**Goal of the exercise**
Your answer should be one number, the count of lines in the entries holding the word "Sweatshirt".

##############################

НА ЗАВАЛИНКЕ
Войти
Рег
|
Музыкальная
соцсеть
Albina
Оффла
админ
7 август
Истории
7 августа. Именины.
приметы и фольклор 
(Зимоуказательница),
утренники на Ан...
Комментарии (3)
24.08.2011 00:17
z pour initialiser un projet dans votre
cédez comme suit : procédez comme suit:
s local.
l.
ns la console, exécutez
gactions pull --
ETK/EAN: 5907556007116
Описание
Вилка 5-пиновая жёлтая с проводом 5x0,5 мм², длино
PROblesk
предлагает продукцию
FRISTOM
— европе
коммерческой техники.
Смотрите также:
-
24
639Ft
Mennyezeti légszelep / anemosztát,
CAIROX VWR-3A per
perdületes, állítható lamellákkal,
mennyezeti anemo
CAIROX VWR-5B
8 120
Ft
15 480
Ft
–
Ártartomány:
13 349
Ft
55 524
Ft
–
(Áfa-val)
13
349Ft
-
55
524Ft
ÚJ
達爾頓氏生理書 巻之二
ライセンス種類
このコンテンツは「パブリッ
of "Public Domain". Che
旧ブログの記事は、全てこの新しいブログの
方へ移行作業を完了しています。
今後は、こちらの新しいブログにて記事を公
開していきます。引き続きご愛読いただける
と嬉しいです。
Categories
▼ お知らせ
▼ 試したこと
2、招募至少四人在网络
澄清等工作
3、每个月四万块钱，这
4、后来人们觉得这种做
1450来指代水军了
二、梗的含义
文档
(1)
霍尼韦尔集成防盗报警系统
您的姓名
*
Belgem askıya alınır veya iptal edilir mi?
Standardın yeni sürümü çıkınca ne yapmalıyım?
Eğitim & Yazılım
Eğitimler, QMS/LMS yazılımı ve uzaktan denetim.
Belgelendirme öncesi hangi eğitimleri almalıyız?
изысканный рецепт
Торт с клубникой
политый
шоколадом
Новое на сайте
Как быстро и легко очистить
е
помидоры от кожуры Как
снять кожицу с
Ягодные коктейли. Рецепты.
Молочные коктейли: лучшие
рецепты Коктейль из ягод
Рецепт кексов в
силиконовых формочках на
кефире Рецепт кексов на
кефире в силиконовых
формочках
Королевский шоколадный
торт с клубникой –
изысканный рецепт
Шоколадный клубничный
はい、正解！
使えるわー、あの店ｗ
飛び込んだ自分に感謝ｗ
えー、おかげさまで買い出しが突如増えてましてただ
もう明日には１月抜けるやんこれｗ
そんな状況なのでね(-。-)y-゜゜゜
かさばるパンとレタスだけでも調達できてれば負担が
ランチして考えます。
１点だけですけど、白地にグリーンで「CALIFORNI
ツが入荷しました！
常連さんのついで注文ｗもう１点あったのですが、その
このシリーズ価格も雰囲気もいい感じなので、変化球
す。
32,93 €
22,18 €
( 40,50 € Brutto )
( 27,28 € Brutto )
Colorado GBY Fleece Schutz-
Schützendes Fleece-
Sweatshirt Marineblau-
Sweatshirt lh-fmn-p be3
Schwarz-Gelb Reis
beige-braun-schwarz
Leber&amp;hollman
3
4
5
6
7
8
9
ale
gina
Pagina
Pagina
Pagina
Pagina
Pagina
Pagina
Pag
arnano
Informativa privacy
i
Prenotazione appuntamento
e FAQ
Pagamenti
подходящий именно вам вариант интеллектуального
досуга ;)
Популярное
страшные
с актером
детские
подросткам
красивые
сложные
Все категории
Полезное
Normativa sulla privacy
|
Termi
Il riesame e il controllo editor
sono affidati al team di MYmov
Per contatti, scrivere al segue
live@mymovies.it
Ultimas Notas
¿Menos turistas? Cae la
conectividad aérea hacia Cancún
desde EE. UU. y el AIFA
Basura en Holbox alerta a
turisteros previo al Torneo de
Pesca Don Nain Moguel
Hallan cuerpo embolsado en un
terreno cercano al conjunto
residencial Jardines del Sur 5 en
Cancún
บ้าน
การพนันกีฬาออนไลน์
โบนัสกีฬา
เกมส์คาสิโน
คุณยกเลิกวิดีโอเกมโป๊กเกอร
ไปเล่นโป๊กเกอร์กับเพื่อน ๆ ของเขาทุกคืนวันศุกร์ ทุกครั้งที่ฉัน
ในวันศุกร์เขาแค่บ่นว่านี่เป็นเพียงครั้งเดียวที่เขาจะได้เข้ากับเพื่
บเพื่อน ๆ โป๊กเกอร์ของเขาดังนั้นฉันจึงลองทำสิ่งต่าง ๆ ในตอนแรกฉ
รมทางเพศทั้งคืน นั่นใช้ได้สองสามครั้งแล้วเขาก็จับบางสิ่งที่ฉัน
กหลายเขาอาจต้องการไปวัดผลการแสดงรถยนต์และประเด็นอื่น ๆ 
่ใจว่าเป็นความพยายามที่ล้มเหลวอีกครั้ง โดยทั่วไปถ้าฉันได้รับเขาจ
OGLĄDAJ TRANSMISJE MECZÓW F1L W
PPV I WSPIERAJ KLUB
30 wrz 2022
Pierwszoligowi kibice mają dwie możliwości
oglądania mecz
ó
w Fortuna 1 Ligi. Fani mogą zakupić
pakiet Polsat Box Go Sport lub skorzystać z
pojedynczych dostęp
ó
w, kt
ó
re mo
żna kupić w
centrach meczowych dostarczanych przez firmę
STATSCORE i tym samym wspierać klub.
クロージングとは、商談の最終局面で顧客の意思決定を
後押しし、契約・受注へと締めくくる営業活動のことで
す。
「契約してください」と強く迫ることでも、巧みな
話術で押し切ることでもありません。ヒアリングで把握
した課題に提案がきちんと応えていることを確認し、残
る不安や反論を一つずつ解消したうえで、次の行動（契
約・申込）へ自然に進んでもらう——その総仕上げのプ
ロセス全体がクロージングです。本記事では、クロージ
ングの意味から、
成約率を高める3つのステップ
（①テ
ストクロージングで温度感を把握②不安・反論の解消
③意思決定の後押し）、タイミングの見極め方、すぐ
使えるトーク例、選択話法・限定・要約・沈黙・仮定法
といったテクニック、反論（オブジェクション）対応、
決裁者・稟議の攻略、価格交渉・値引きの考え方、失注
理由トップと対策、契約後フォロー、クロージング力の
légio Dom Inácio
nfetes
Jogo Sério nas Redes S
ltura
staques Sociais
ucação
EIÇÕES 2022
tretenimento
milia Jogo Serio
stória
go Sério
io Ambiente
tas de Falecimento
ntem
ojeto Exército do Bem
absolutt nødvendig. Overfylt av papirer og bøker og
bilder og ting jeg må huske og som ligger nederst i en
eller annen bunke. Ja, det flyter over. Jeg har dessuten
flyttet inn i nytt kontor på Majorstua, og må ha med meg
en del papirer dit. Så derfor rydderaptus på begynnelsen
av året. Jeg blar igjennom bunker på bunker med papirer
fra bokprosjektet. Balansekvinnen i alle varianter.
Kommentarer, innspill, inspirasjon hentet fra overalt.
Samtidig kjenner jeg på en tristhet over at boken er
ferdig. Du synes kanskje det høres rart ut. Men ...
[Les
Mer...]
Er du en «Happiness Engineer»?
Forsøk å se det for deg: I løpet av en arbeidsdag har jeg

##############################

**Output for this task**
2